-------- Data for processing --------

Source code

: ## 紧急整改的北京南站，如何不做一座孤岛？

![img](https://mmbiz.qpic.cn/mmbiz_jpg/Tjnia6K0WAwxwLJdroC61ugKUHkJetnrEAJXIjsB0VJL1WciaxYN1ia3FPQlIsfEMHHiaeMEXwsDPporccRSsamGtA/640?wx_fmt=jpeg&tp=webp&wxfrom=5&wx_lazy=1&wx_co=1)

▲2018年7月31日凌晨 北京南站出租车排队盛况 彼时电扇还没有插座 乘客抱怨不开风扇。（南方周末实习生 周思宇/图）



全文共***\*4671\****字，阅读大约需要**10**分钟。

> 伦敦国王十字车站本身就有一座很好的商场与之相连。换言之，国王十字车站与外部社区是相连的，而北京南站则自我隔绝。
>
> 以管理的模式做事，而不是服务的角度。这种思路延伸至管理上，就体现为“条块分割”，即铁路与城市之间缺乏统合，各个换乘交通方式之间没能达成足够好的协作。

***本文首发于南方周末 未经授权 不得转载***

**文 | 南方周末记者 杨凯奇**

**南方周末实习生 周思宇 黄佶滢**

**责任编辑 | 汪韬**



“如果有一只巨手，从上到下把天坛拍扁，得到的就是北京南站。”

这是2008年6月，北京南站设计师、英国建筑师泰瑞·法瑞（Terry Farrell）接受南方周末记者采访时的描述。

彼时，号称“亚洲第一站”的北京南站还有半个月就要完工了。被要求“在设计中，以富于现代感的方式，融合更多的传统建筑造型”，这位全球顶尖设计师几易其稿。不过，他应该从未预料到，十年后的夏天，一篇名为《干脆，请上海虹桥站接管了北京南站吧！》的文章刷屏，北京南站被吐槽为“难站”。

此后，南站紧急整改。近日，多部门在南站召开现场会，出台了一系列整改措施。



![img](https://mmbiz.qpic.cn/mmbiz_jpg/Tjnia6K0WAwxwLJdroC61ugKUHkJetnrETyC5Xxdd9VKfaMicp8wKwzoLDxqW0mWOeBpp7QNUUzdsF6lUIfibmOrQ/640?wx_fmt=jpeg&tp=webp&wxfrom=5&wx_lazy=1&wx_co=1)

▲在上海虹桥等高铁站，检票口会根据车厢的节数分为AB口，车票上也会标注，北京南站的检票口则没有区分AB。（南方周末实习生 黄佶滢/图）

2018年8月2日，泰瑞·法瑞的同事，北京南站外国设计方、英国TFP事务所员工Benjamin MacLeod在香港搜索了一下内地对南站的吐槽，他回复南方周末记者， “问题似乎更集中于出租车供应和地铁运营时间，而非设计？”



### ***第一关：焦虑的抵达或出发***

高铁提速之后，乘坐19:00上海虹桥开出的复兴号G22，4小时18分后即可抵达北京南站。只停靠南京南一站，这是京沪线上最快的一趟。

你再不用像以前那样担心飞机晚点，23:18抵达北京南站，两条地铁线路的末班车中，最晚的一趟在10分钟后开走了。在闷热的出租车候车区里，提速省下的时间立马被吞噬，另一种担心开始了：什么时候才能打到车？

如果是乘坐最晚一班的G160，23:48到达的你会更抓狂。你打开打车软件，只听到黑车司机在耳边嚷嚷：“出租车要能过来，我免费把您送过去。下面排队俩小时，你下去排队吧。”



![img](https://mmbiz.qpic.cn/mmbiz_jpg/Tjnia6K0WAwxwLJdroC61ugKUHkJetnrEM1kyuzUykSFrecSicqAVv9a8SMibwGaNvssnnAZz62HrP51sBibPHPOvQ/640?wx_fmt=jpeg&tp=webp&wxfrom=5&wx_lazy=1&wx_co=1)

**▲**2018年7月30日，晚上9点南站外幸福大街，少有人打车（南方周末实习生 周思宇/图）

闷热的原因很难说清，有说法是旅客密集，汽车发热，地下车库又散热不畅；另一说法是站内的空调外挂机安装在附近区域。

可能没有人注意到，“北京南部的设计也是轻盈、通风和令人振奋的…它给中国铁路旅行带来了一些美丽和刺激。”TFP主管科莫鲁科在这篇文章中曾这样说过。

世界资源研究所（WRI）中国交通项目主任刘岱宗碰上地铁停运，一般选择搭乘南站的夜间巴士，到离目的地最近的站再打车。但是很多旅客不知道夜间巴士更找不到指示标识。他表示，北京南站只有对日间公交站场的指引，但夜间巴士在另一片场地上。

--------

▶ _What to produce_
From the listing above, copy out each line where the word "mmbiz" appears.

▶ _Result_
![img](https://mmbiz.qpic.cn/mmbiz_jpg/Tjnia6K0WAwxwLJdroC61ugKUHkJetnrEAJXIjsB0VJL1WciaxYN1ia3FPQlIsfEMHHiaeMEXwsDPporccRSsamGtA/640?wx_fmt=jpeg&tp=webp&wxfrom=5&wx_lazy=1&wx_co=1)
![img](https://mmbiz.qpic.cn/mmbiz_jpg/Tjnia6K0WAwxwLJdroC61ugKUHkJetnrETyC5Xxdd9VKfaMicp8wKwzoLDxqW0mWOeBpp7QNUUzdsF6lUIfibmOrQ/640?wx_fmt=jpeg&tp=webp&wxfrom=5&wx_lazy=1&wx_co=1)
![img](https://mmbiz.qpic.cn/mmbiz_jpg/Tjnia6K0WAwxwLJdroC61ugKUHkJetnrEM1kyuzUykSFrecSicqAVv9a8SMibwGaNvssnnAZz62HrP51sBibPHPOvQ/640?wx_fmt=jpeg&tp=webp&wxfrom=5&wx_lazy=1&wx_co=1)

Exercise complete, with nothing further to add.